Neonchameleon
Legend
Your two reasons are invalid for two more reasons.
The first is that the subtlety of a hoax is a matter of perspective. I and a few others found Reveille's hoax to be equally unsubtle--and yet almost all of ENWorld fell for it. Do you know why? Good will. That's what the editors of Social Text were guilty of. That and being a small, irrelevant journal that didn't referee submissions.
Good will and sheer incompetence. There is no way that paper could have been put together by anyone with even a cursory understanding of either mathematics or physics. The Social Text editors were composing an issue on Science Wars (their term). And that it made it through any sort of editing process (as it did) shows very clearly that the editors, despite being prepared to blather about the sociology of science for pages, had absolutely no understanding of any modern mathematics or physics.

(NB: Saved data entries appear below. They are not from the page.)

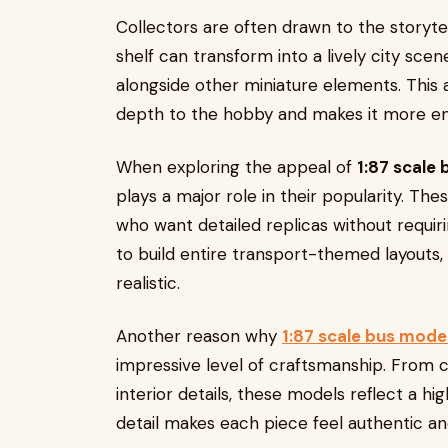
Collectors are often drawn to the storyte
shelf can transform into a lively city sc
alongside other miniature elements. This ab
depth to the hobby and makes it more en
When exploring the appeal of
1:87 scale
plays a major role in their popularity. The
who want detailed replicas without requiri
to build entire transport-themed layouts,
realistic.
Another reason why
1:87 scale bus mode
impressive level of craftsmanship. From ca
interior details, these models reflect a hi
detail makes each piece feel authentic a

For that matter, if Sokal's quotes are fair and accurate, could someone take away Luce Irigaray's keyboard every time she tries to write something even vaguely concerning the sciences please?
The second is that the damning part was indeed getting the paper published, as Sokal's whole point was a) the lack of rigorous evaluation humanities papers undergo, and b) the anti-intellectualism this fosters by allowing two-bit humanities folk (of which I know firsthand there are many) to publish uninformed screeds critical of the sciences.
That was Sokal's goal, granted. He succeeded far more comprehensively than that. If he'd succeeded in a small, out of the way journal that was just publishing random articles it would have shown very little. But the article of Social Text was on "Science Wars" - their term of choice. Apparently they enjoyed the war as long as it was them firing on scientists. They "engaged in some speculation about his intentions, and concluded..." that the response was quite clearly not to show the article to anyone who understood anything about the science he was talking about. Or to show anyone who understood anything about science the rest of the article. Apparently studying and making war on science is best done by people with no understanding of it or even the language of science (i.e. mathematics).
So, to reiterate, the comparisons are valid, since the issue for Sokal was the lack of rigorous evaluation, and scientific journals have routinely showcased a comparable lack of rigorous evaluation.
Hardly routinely. But that's why he submitted, granted. What he actually hit was something far more damning.
Schön, who received several prizes for his fabricated work, is an even more damning example of this.
Schon is out and out fraud. There are also very few tell-tales in any one of his papers. Sokal's is littered with tell-tales. It was designed to not be hard to spot. Schon's was designed to be as hard to spot as possible.
When you say things like this you make it very hard for me to take you seriously. One editor suspected that Sokal had been serious but lost his nerve. One. Suspected.
One suspected that after a patently absurd hoax (relating the axiom of choice and the axiom of equality to feminist theory) was revealed it was still a result of his changing his mind.
There was not then and never has been any unified "post-modernist camp."
Point.
On the contrary, the very definition of postmodernism is "incredulity towards metanarratives."
Which is itself the biggest metanarrative since the Watchmaker Universe. Possibly bigger.
And yet they were still, unlike Social Text, refereed journals. There's a reason Sokal chose a small, unrefereed political journal for his hoax. He was never going to get that paper published in boundary 2, let alone PMLA.
Oh, probably not. It's you claiming that just getting it published was the core issue.